There is plenty of blame to go around. The west guilts the developing world, particularly China and India, for increased use of fossil fuel. But industrialized societies have been going gang-busters with energy consumption for decades before the east and south woke up to progress – as defined by the west. Oil, gas, and coal are the usual fall guys blamed for global warming. But it is no secret who triggered the addiction to hydrocarbons. Why blame the suppliers for the demand – and reckless demand at that?

Your columnist is reminded of the American contribution to global warming every single day, none more than on Wednesdays, which is trash-collection day in his neck of the woods. Massive amounts of trash line the streets in giant cans that go up from 30 gallons to 60 gallons. By some estimates, Americans generate more trash than any other nation in the world (Canada goes neck and neck with US): a staggering 268 million tonnes of waste, with 4.5 pounds (2.0 kg) of municipal solid waste per person per day.

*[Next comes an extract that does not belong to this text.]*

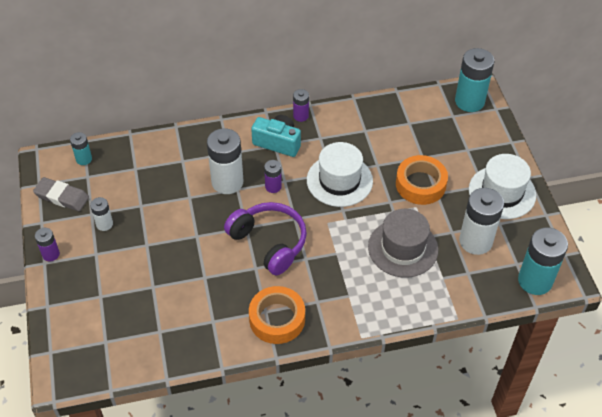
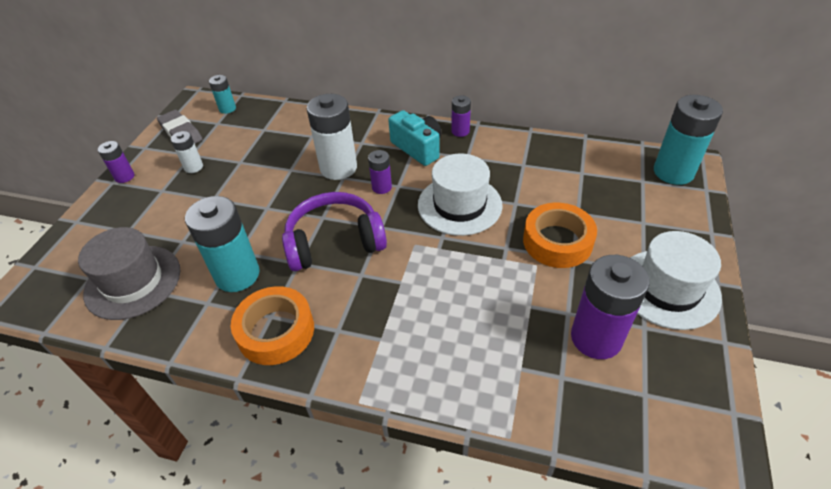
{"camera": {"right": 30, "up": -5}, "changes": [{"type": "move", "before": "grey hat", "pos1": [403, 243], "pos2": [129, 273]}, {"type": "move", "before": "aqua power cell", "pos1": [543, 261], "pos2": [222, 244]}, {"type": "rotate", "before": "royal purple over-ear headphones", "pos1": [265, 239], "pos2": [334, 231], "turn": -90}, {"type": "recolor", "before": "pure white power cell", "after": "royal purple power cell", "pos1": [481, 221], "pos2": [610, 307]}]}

And this is before they get into their many cars (most cars per capita among major nations) and drive nearly 15,000 miles a year (most among all countries).

Of course there are other factors like deforestation, but that too is triggered by conspicuous consumption that is the driver of modern capitalism. The pat explanation for the perceived success of modern capitalism is that such consumption advances living standards by meeting the demand for basic needs for goods and services. But even a cursory look at some of the metrics of “good living” – from the size of houses (2000+ sq feet average, just below Australia) to the amount of driving, to waste production, shows Americans – and industrialized countries in general – living far, far beyond basic needs.

Feeling hot hot hot? You invited it.